Economists estimate the pace of consumer price gains for the trimmed mean -- the RBA’s favored measure -- to have reached 2.3% in the three months through December, versus its 2-3% inflation target.

Ahead of the release, here is a series of charts that show the renewed tension between Lowe’s dovish guidance and hawks in the bond market:

Traders are already betting the RBA will raise interest rates from a record low of 0.1% as early as May, and no later than June.

Most economists also doubt the central bank can hold to its current guidance, while suggesting that investors have gotten ahead of themselves.

The contrasting views of the RBA, economists and markets also point to another catalyst for market ructions: if CPI is unexpectedly weak and burns traders rather than egging them on to more aggressive positioning.  
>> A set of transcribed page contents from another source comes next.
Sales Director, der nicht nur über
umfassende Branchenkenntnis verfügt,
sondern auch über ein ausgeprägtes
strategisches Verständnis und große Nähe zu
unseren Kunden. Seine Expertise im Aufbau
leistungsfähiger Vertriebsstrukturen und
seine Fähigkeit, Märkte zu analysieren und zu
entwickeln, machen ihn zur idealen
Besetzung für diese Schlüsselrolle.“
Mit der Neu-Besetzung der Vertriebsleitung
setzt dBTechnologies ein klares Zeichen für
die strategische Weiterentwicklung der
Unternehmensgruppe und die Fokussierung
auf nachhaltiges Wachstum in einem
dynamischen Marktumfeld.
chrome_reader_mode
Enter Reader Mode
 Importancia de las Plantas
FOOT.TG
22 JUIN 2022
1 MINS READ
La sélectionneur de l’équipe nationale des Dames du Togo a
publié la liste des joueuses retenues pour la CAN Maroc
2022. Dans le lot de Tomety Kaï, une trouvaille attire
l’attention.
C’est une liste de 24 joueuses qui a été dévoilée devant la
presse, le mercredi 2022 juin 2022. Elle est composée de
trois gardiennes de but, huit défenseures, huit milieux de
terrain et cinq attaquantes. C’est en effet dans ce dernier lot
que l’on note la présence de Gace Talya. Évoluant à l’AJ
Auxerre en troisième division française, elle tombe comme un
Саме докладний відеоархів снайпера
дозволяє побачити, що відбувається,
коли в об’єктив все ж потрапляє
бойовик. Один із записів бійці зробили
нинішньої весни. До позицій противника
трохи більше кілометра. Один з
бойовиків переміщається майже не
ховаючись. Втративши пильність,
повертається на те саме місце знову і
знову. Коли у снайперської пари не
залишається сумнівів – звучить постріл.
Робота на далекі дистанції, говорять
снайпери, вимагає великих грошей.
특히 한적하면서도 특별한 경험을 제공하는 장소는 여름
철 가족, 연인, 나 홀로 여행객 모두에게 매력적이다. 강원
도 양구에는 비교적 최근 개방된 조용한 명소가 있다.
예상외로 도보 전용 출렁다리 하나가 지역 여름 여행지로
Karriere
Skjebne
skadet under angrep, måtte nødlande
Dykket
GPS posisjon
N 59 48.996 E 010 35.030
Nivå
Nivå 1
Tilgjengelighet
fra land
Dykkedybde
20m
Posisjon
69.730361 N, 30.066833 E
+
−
“Yields are biased to move higher in Australia and globally in the coming weeks, but only modestly given the extent of recent moves,” said Su-Lin Ong, senior economist and rates strategist at Royal Bank of Canada in Sydney. “The challenge for the RBA is to communicate to markets that the end of QE in February does not mean the start of a hiking cycle by mid year.”

While rising fuel and housing costs and supply-chain snarls caused by the spread of the omicron coronavirus variant are seen driving inflation at present, Lowe’s preference is to look past these disruptions.

“The RBA’s insistence to act on actual and not forecast data outcomes by definition means the bank is likely to remain behind the curve,” said Prashant Newnaha, an Asia-Pacific rates strategist at TD Securities in Singapore.

There are of other signs that monetary tightening may come soon, starting with an end to the near A$330 billion ($235 billion) QE program. The RBA bought more than three times as many bonds as the government sold last year, yet yields are elevated relative to other markets with AAA scores from all the major ratings companies.

There are also concerns that the RBA’s more than 32% stake in the market is creating distortions. Bonds loaned by the central bank surged to unprecedented heights this month amid seasonally slack liquidity and a decline in trading volumes for futures. 

With the Bloomberg AusBond Treasury Index showing a 1.2% drop through Jan. 21, investors are wary of further selloffs. 

“The inflation numbers could set off some very strong market moves,” said Sean Keane, managing director of Triple T Consulting Ltd.